- Work to be completed
Every record must be given again word for word; no picture belongs in the copy.

- Records excerpted from a collection

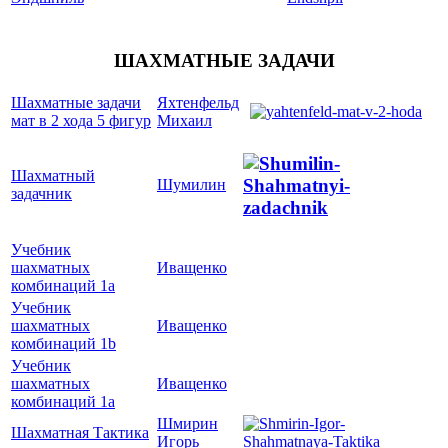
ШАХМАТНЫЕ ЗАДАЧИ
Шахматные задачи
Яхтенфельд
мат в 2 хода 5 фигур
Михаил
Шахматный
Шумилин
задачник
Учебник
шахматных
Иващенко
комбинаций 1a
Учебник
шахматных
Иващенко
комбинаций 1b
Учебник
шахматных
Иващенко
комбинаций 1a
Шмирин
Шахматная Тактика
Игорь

- Answer for the task
ШАХМАТНЫЕ ЗАДАЧИ
Шахматные задачи
Яхтенфельд
мат в 2 хода 5 фигур
Михаил
Шахматный
Шумилин
задачник
Учебник
шахматных
Иващенко
комбинаций 1a
Учебник
шахматных
Иващенко
комбинаций 1b
Учебник
шахматных
Иващенко
комбинаций 1a
Шмирин
Шахматная Тактика
Игорь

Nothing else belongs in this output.